● TASK BRIEF
No picture should appear in the copy. Transcribe exactly, and only, the lines from the one with "Figure 3. Functions" through the last line of the data below.

● INPUT DATA
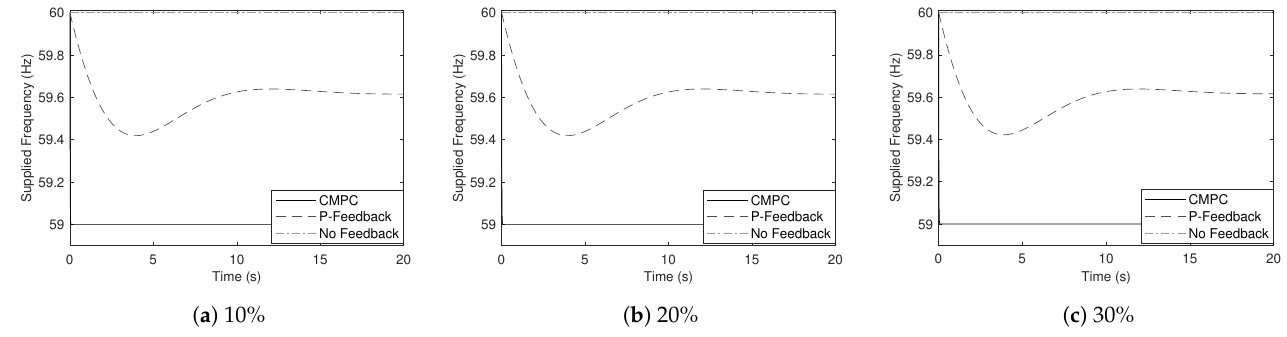
Figure 10. SST supplied frequency under a 2GW power loss.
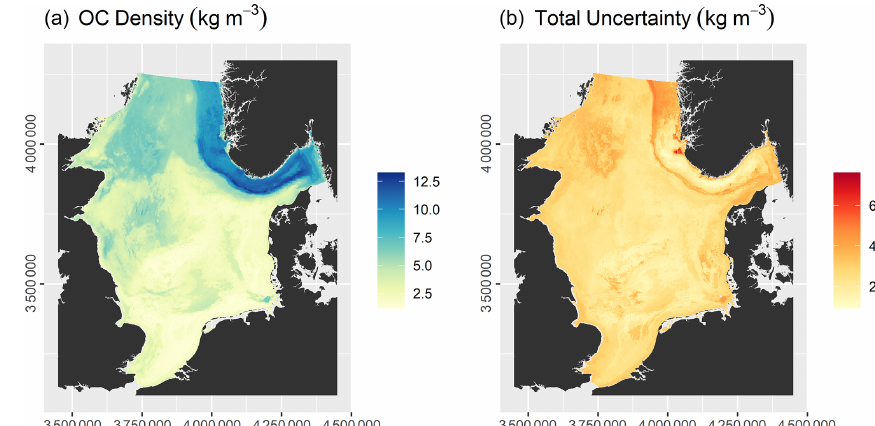
Figure 5. Predicted OC density (a) and associated uncertainty in the predictions (b) .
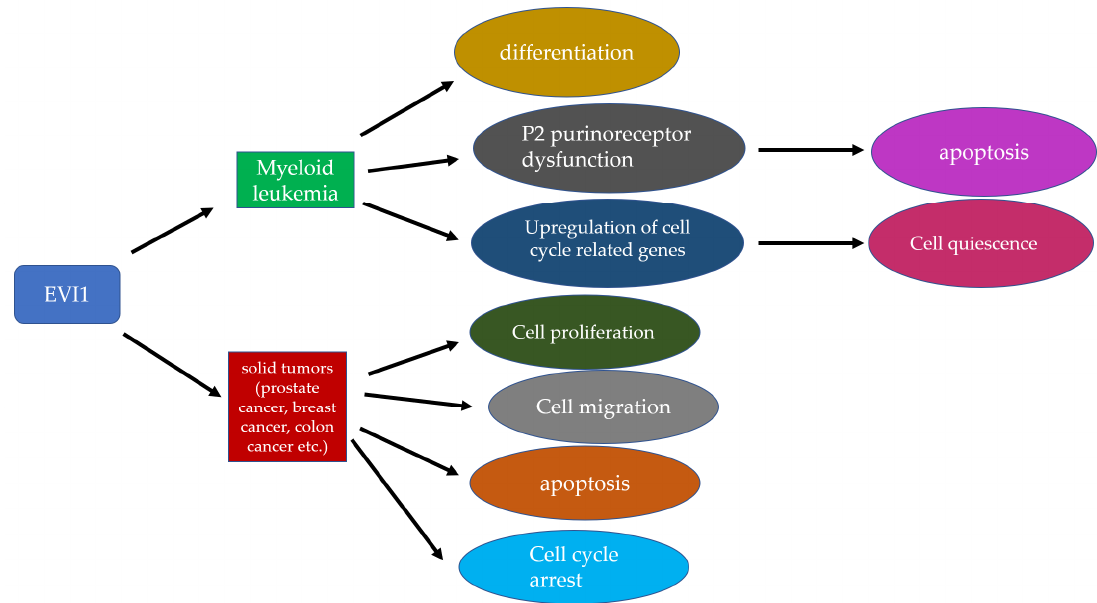
Figure 3. Functions of EVI1 in leukemia and solid tumors. EVI1 regulates differentiation, apoptosis and cell quiescence in leukemia and cell proliferation, migration, apoptosis and cell cycle in solid tumors.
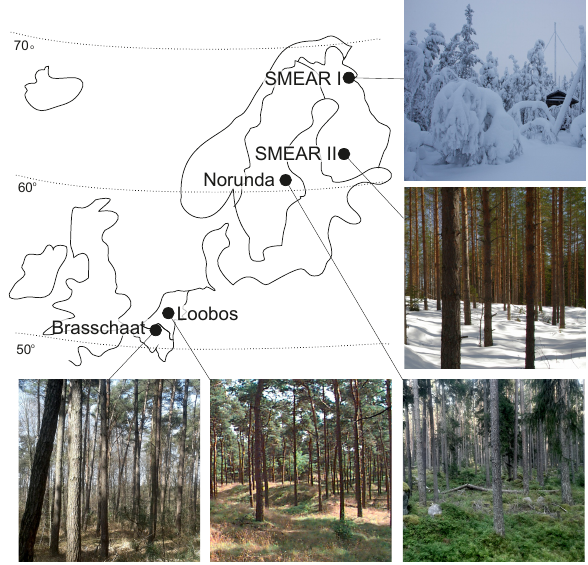
Figure 1. The location of the measuring stations in Europe and pho- tos of the stands. The photo of SMEAR I was taken in December; SMEAR II in early spring; and Norunda, Loobos and Brasschaat in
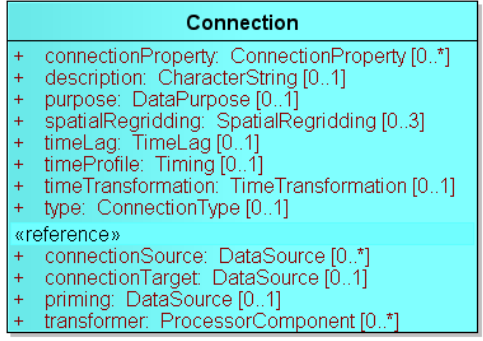
Fig. 2. The Connection class in ConCIM 1.5 which describes the properties of a configured connection between two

● OUTPUT OF THE TASK
Figure 3. Functions of EVI1 in leukemia and solid tumors. EVI1 regulates differentiation, apoptosis and cell quiescence in leukemia and cell proliferation, migration, apoptosis and cell cycle in solid tumors.
Figure 1. The location of the measuring stations in Europe and pho- tos of the stands. The photo of SMEAR I was taken in December; SMEAR II in early spring; and Norunda, Loobos and Brasschaat in
Fig. 2. The Connection class in ConCIM 1.5 which describes the properties of a configured connection between two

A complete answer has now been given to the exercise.